Document passage:

2.     Option Period: The option period began September 12, 2012 and shall continue through midnight September 11, 2022 (the “Option Period”).

  

 
 

 

 

3.     Exercise: If the Option is exercised, Buyer must give written notice thereof to Seller (the “Exercise Notice”), with Seller receiving such Exercise Notice no later than the earlier to occur of (i) sixty (60) days prior to the date Buyer desires to cause Closing (as defined below) to occur or (ii) 5:00 pm on the last day of the Option Period. The Option shall be exercised if (x) Buyer decides, in its sole discretion, to exercise the Option, or (y) Buyer shall Open for Business (as defined below) a casino on approximately six (6) acres of land located on the Indian Reservation adjacent to the Land (the "Casino Property"), such date that business commences on the Casino Property being hereinafter referred to as the "Business Open Date", and upon such exercise, the following shall apply:

 

(a)     Closing Date. Conveyance of the Property to Buyer, payment of the Purchase Price (as defined below) to Seller and performance of the Parties’ obligations under this Agreement, shall constitute the “Closing.” Buyer and Seller shall consummate the Closing by using Buyer’s title insurance agent for the delivery of the closing documents required hereunder by mail, subject to such escrow arrangements as are reasonably acceptable to Buyer and Seller. The Closing shall be held on any date (such date being the “Closing Date”) designated by Buyer upon at least ten (10) days prior written notice, but in no event may Closing occur later than the earlier to occur of (i) sixty (60) days after the date of the Exercise Notice, or (ii) ten (10) business days after the Business Open Date.

Exercise objective: Rewrite the option agreement passage from "(a)     Closing Date. Conveyance" to "Business Open Date.", replacing "title insurance agent" with "closing attorney".

Source data:
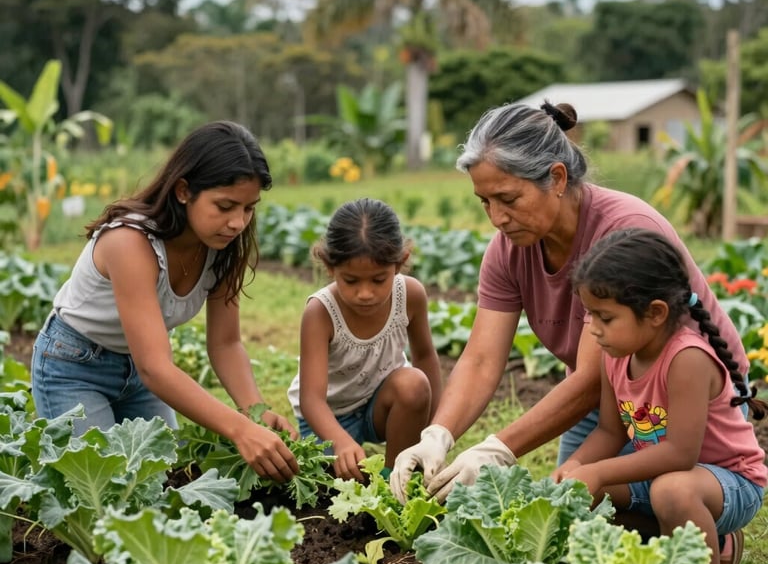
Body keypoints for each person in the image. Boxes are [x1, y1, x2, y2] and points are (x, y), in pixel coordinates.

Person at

Exercise output:
(a)     Closing Date. Conveyance of the Property to Buyer, payment of the Purchase Price (as defined below) to Seller and performance of the Parties’ obligations under this Agreement, shall constitute the “Closing.” Buyer and Seller shall consummate the Closing by using Buyer’s closing attorney for the delivery of the closing documents required hereunder by mail, subject to such escrow arrangements as are reasonably acceptable to Buyer and Seller. The Closing shall be held on any date (such date being the “Closing Date”) designated by Buyer upon at least ten (10) days prior written notice, but in no event may Closing occur later than the earlier to occur of (i) sixty (60) days after the date of the Exercise Notice, or (ii) ten (10) business days after the Business Open Date.